### Source text
When your retirement is on the line, that kind of risk can be incredibly dangerous. There’s another type of investment, however, that is much safer and can still help you achieve your long-term financial goals.
The advantages of exchange-traded funds
Exchange-traded funds (ETFs) are popular investments among those who want to invest in the stock market while limiting their risk.
In a nutshell, ETFs are large collections of stocks, bonds, and other securities all lumped together into a single investment. So when you invest in a single ETF, you’re actually investing in dozens or even hundreds of different securities at once. This diversification significantly limits your risk, because if a few of the stocks in the fund aren’t doing too well, your entire portfolio won’t take a nosedive.
Index ETFs are among the “safest” investments because they track certain indexes, such as the S&P 500 or the Dow Jones Industrial Average. Because those indexes are good representations of the stock market as a whole, as long as the stock market is performing well, your index ETFs will likely be performing well too. Even if the market takes a turn for the worse, historically, it has bounced back every time — meaning your investments should recover as well.
There are also plenty of niche ETFs that can help you take a more targeted investing approach while still limiting your risk. You can invest in ETFs that focus solely on tech companies, for example. There are also ETFs that focus on petcare companies, renewable energy, or e-commerce brands. No matter what type of companies you’d like to invest in, there’s likely an ETF for it.

### Exercise 1
Write out the passage from "When your retirement" to "limiting their risk." in the text on exchange-traded funds.
### Exercise 2
Extend the text on exchange-traded funds, picking up after its final sentence.

### Data supplied
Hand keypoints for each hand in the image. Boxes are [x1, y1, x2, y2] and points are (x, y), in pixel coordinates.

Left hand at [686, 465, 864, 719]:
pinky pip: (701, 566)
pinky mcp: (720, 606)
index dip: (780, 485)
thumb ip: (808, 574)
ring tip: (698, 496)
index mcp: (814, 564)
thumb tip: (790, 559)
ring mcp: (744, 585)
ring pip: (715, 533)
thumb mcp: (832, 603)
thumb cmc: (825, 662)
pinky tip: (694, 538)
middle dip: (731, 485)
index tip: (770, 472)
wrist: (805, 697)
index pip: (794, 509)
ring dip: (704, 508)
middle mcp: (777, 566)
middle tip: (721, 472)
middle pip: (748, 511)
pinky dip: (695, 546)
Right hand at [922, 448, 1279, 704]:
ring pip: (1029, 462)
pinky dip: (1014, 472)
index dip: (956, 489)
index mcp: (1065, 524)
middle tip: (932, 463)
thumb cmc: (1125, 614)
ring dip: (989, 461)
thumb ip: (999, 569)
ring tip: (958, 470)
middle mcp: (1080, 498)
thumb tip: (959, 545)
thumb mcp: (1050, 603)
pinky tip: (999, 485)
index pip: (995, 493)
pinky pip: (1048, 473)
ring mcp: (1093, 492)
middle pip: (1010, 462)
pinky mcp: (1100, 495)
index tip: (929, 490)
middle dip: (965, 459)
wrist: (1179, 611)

### Expected answer 1
When your retirement is on the line, that kind of risk can be incredibly dangerous. There’s another type of investment, however, that is much safer and can still help you achieve your long-term financial goals.
The advantages of exchange-traded funds
Exchange-traded funds (ETFs) are popular investments among those who want to invest in the stock market while limiting their risk.

### Expected answer 2
Investing in individual stocks vs. ETFs
There’s nothing wrong with investing in individual stocks, and for many people, that type of approach can give you more control over your investments. But it does involve quite a bit of research, because you’ll need to ensure you’re investing in solid companies that will be around for the long haul. You’ll also need to invest in at least 10 to 15 different stocks, because throwing all your money into just one or two individual stocks could be a recipe for disaster.
If you’re willing to put the time and effort into investing in individual stocks, that can be a wise move. But if you’d rather take a less research-intensive and more hands-off approach, ETFs may be the way to go. ETFs can help your investments grow relatively quickly, but because you’re investing in many different stocks at once, you’re limiting your risk. It’s also easy to get started investing in ETFs, and you don’t need to be a stock market expert to begin.
Saving for retirement is one of the most important financial targets to work toward, and it’s crucial to ensure you’re investing in the right places. ETFs are an excellent investment option for many people, and they can help you reach your retirement goals.